Khalid Pitts, national political director of the US environmental group the Sierra Club, said in a statement: “World leaders change, but Donald Trump’s total ignorance of science remains the same.

“Electing a climate science conspiracy theorist like Trump would make America a global laughingstock and embarrassment, all while relinquishing our leadership role in the world.

“The ice caps don’t negotiate, and neither do rising seas.
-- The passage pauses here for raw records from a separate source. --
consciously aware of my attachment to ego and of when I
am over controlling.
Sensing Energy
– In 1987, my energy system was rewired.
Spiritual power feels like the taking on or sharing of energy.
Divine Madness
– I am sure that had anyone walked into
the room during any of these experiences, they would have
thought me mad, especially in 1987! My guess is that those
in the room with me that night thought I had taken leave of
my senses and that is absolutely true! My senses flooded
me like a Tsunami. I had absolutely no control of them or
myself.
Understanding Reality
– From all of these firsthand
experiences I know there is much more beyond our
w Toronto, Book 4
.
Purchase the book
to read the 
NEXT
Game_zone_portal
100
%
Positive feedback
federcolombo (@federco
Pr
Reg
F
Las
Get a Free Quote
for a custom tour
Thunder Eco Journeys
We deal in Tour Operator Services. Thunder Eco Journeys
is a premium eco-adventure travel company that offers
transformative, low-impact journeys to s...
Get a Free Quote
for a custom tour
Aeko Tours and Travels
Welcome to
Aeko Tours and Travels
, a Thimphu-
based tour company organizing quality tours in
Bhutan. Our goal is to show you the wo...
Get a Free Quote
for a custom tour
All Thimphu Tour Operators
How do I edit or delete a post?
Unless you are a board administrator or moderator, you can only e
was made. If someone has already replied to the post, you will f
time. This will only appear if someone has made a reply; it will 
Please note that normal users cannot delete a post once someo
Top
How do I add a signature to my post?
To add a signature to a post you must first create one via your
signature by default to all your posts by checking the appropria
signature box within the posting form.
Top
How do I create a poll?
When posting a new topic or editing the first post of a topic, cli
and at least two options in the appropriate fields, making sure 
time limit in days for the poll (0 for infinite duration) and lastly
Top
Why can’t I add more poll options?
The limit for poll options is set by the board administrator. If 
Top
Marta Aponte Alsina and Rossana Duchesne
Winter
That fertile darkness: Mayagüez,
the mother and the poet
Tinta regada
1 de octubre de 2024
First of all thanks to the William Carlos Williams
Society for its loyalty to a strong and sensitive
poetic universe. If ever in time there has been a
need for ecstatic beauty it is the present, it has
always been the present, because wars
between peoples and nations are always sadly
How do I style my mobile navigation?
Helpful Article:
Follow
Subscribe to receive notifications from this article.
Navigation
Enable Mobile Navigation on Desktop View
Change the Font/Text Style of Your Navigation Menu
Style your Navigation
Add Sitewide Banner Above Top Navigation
Donald Trump’s moral failure to acknowledge the climate crisis might very well mean planetary disaster if he is elected.”

However Segolene Royal, the French environment minister, pointed out that the United States’ swift ratification of the Paris treaty – announced at a joint ceremony with China – meant Mr Trump would not be able to scrap it immediately.

“The Paris agreement prohibits any exit for a period of three years, plus a year-long notice period, so there will be four stable years,” she said.

Last week China took the highly unusual step of criticising Mr Trump’s stance on the issue.

Asked how Beijing would work with a Trump administration in Washington, China’s chief climate change negotiator Xie Zhenhua said: “If they resist this trend [the acceptance of climate science], I don’t think they’ll win the support of their people, and their country’s economic and social progress will also be affected.

“I believe a wise political leader should take policy stances that conform with global trends.”

Speaking at a campaign rally in North Dakota in May, Mr Trump made clear his opposition to the Paris Agreement, which was hailed as a breakthrough across the world.

“We’re going to cancel the Paris climate agreement – unbelievable – and stop all payments of the United States tax dollars to UN global warming programs,” he told supporters.

The Republican candidate has made repeated comments on Twitter spelling out his view that climate change is a massive conspiracy.

“The concept of global warming was created by and for the Chinese in order to make US manufacturing non-competitive,” he wrote in 2012.

He also claimed China was “so happy” that the US was spending money to “fight mythical global warming”.

And, in 2013, he wrote: “The problem w/ the concept of ‘global warming’ is that the US is spending a fortune on ‘fixing it’ while China & others do nothing!

“We should be focusing on beautiful, clean air & not on wasteful & very expensive GLOBAL WARMING bullshit! China & others are hurting our air.”

Despite this, Mr Trump denied holding such views when they were raised by Hillary Clinton during the presidential candidate debates.

'Dangerous' climate change could arrive as early as 2050

However Professor Michael Mann, the US scientist whose work showing how humans had caused the Earth’s temperature to rise at an unprecedented rate helped the International Panel on Climate Change win the Nobel Peace Prize, has warned that Mr Trump’s election would be a “threat to the planet”.

“It is not mere hyperbole to assert that we are facing a make-or-break election as far as climate change is concerned,” he wrote in an article.